I'm not sure if this is worth addressing now while we aren't too sure how we expect the Tier 2 interpreter to perform. And, of course, PGO won't affect copy-and-patch JIT'ted code.

gvanrossum commented 6 months ago

I suppose the solution could be as simple as running the tests with -Xuops. How would that change the fraction of ops executed in Tier 2? Or the performance of the benchmark?

mdboom commented 6 months ago

I suppose the solution could be as simple as running the tests with -Xuops. How would that change the fraction of ops executed in Tier 2? Or the performance of the benchmark?

The linked results are from running ./python -m test --pgo and forcing uops (-Xuops isn't enough because it isn't inherited by child processes). So we are already (effectively) doing what you suggest, but it makes Tier 2 look relatively cold. It's certainly different from the benchmarks where Tier 2 operations are 45% of all operations.

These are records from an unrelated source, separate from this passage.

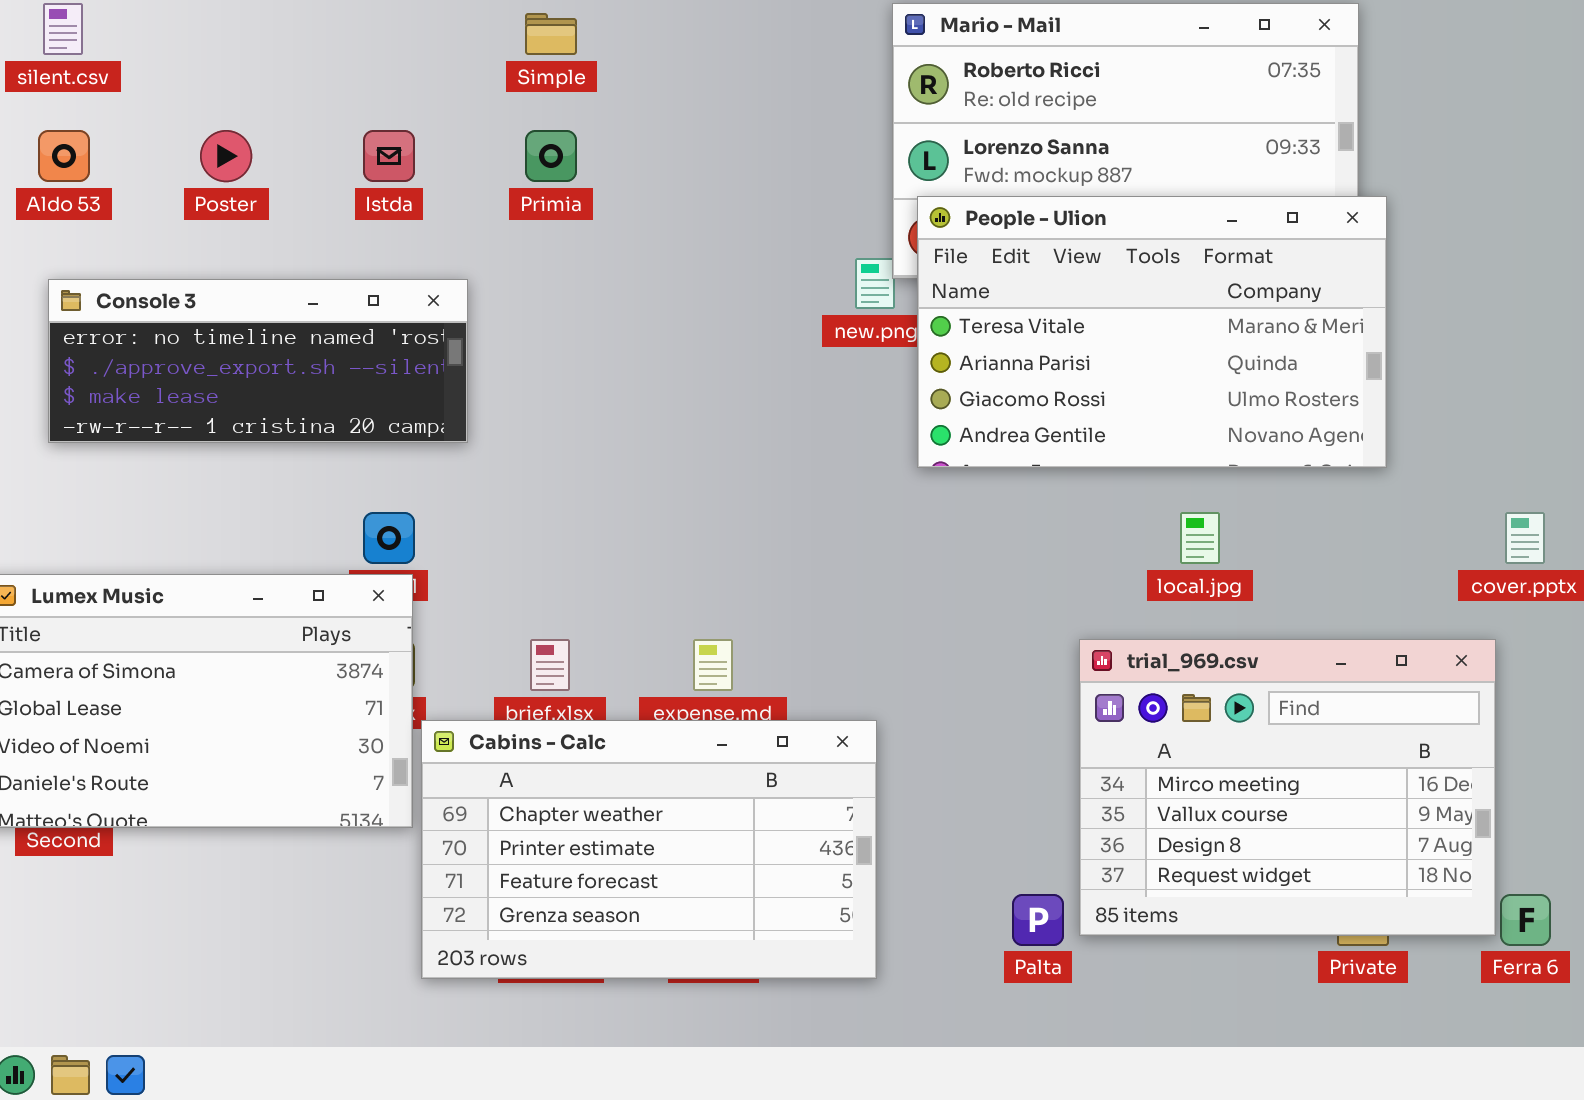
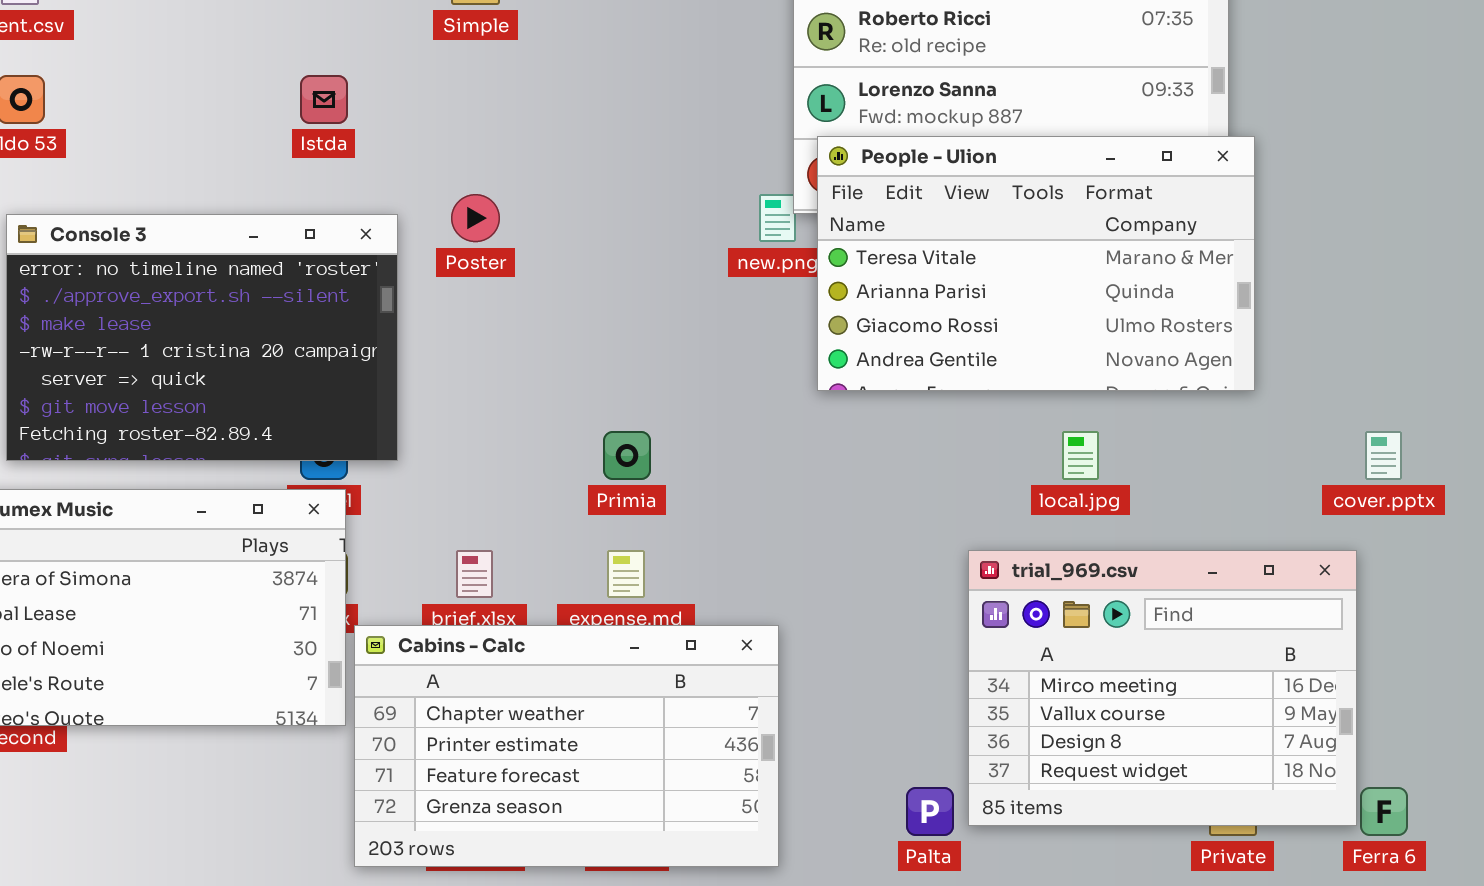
Poster: [200,130,252,182] -> [451,194,500,242], moved
Primia: [525,130,577,182] -> [603,431,651,480], moved
Console 3: [48,279,468,443] -> [6,214,398,461], resized

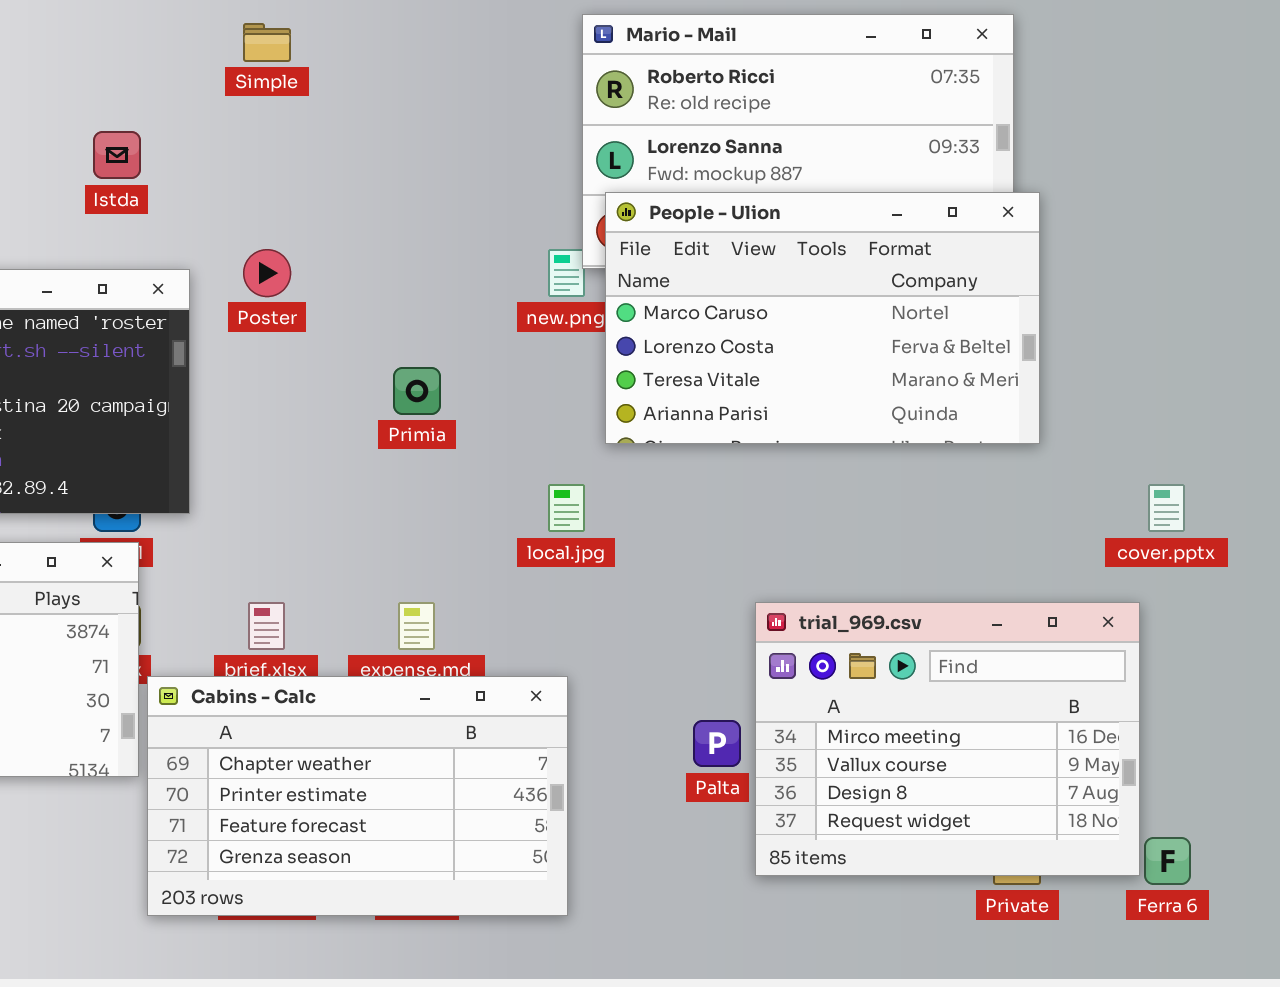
People - Ulion: [817,136,1255,391] -> [605,192,1040,444], scrolled up 2 rows
Primia: [603,431,651,480] -> [393,367,441,415], moved
local.jpg: [1062,431,1099,480] -> [548,484,585,532], moved
Palta: [906,787,954,836] -> [693,720,741,767], moved

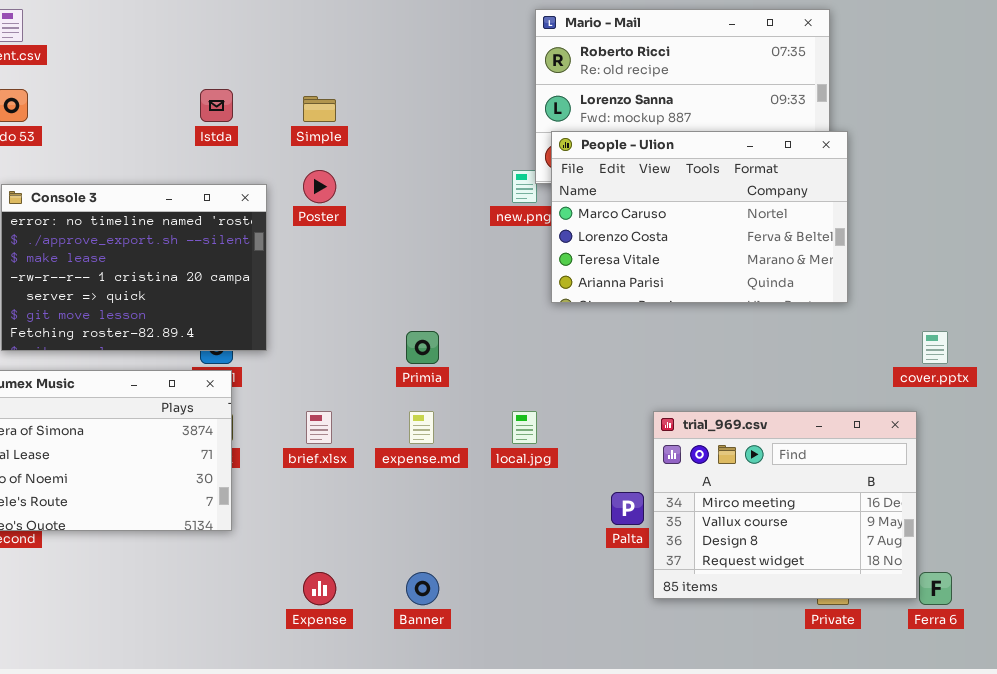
Simple: [243,23,291,62] -> [303,96,336,122], moved
Primia: [393,367,441,415] -> [406,331,439,364], moved
local.jpg: [548,484,585,532] -> [512,411,537,444], moved
Cabins - Calc: [147,676,568,916] -> none, closed

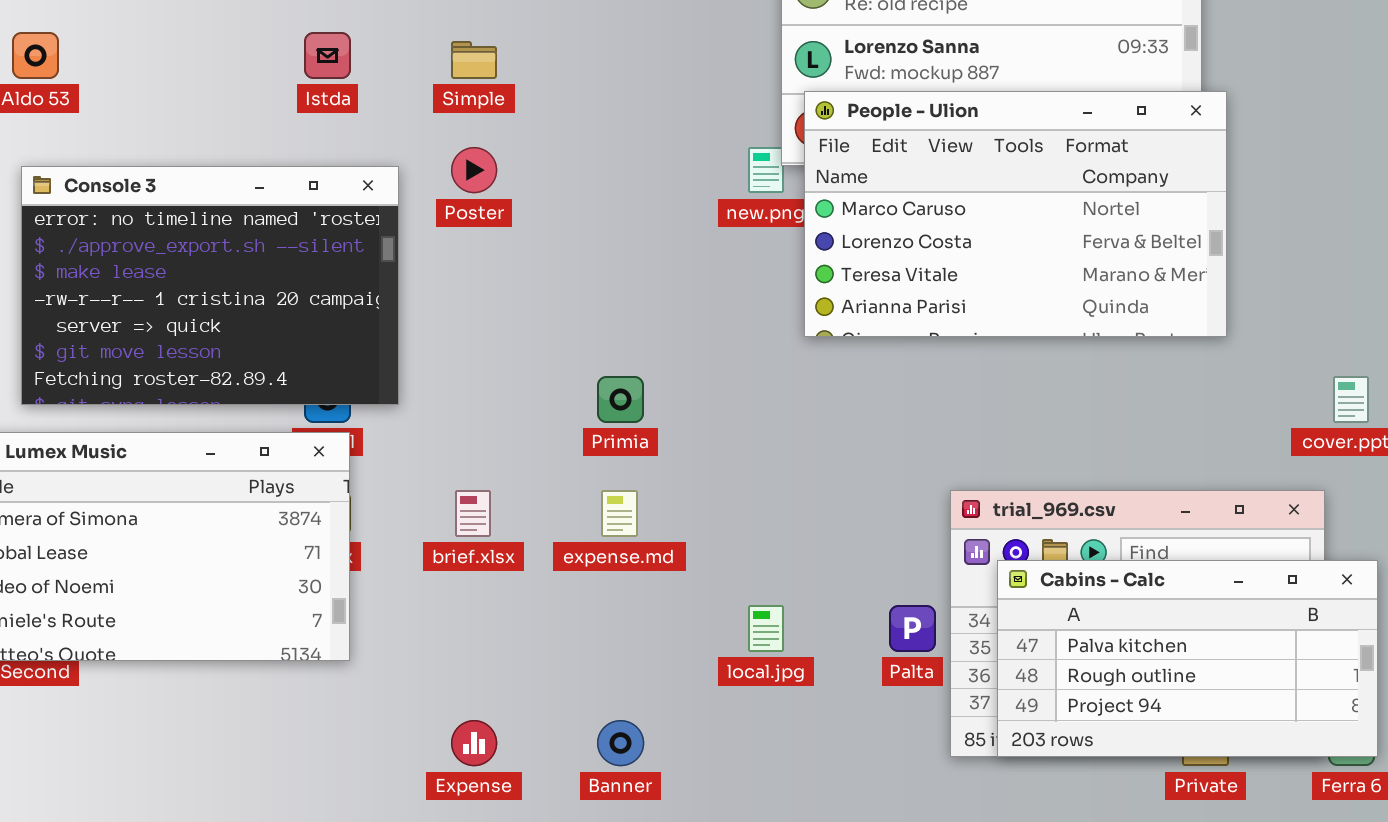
local.jpg: [512,411,537,444] -> [748,605,784,652], moved
Cabins - Calc: none -> [997,560,1378,757], opened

gvanrossum commented 6 months ago

I see. I guess tests don't lend themselves that well to the kinds of loops that Tier 2 optimizes.

I think this has always been a problem with PGO -- the code it runs for training isn't that representative. (Then again, who knows whether pyperformance is. :-)

mdboom commented 6 months ago

Yes, I agree on all points.

gvanrossum commented 6 months ago

Let's see if we can do something about that? Maybe add a few self-contained tests from pyperformance to the mix?